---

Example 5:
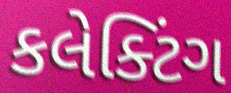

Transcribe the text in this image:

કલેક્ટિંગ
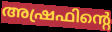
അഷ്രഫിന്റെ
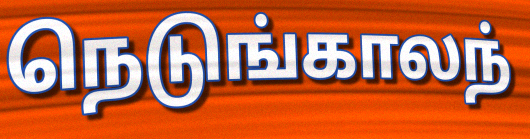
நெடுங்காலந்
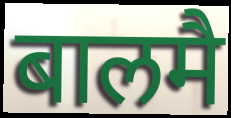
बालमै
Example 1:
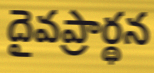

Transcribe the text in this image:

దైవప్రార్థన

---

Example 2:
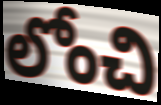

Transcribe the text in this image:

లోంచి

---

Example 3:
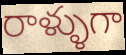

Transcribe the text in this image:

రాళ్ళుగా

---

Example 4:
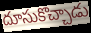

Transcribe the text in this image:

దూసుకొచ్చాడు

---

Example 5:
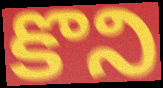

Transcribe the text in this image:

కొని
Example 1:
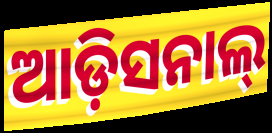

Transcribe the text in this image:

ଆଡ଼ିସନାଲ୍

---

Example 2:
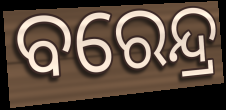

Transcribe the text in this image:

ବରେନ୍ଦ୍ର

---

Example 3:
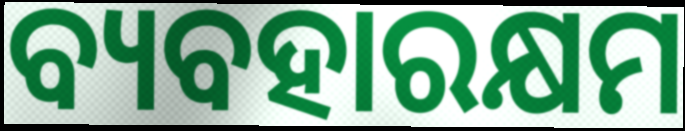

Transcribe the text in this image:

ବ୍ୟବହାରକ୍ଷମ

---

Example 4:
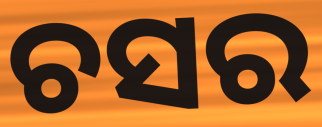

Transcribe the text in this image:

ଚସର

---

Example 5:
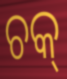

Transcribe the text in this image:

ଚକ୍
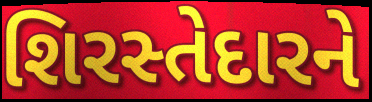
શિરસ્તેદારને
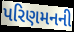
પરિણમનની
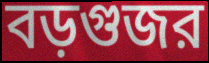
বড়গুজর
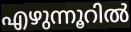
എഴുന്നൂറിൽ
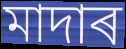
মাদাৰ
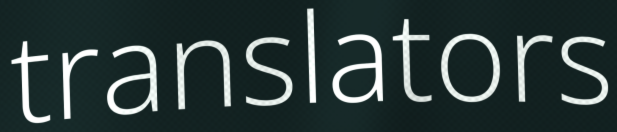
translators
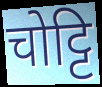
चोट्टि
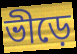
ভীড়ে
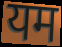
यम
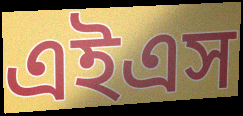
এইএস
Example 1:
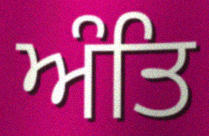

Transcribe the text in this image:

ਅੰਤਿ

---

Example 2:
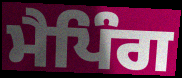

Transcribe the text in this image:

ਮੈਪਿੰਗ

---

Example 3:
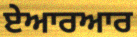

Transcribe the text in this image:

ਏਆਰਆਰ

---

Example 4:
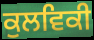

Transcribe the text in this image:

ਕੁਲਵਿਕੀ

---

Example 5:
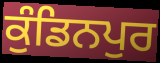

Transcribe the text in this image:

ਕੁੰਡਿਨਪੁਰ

----

Given exercise: Print every line of the material above exactly as it appears, from start to finish, but leave all of the pictures out of your reply.

Full response:
---

Example 5:

Transcribe the text in this image:

કલેક્ટિંગ
അഷ്രഫിന്റെ
நெடுங்காலந்
बालमै
Example 1:

Transcribe the text in this image:

దైవప్రార్థన

---

Example 2:

Transcribe the text in this image:

లోంచి

---

Example 3:

Transcribe the text in this image:

రాళ్ళుగా

---

Example 4:

Transcribe the text in this image:

దూసుకొచ్చాడు

---

Example 5:

Transcribe the text in this image:

కొని
Example 1:

Transcribe the text in this image:

ଆଡ଼ିସନାଲ୍

---

Example 2:

Transcribe the text in this image:

ବରେନ୍ଦ୍ର

---

Example 3:

Transcribe the text in this image:

ବ୍ୟବହାରକ୍ଷମ

---

Example 4:

Transcribe the text in this image:

ଚସର

---

Example 5:

Transcribe the text in this image:

ଚକ୍
શિરસ્તેદારને
પરિણમનની
বড়গুজর
എഴുന്നൂറിൽ
মাদাৰ
translators
चोट्टि
ভীড়ে
यम
এইএস
Example 1:

Transcribe the text in this image:

ਅੰਤਿ

---

Example 2:

Transcribe the text in this image:

ਮੈਪਿੰਗ

---

Example 3:

Transcribe the text in this image:

ਏਆਰਆਰ

---

Example 4:

Transcribe the text in this image:

ਕੁਲਵਿਕੀ

---

Example 5:

Transcribe the text in this image:

ਕੁੰਡਿਨਪੁਰ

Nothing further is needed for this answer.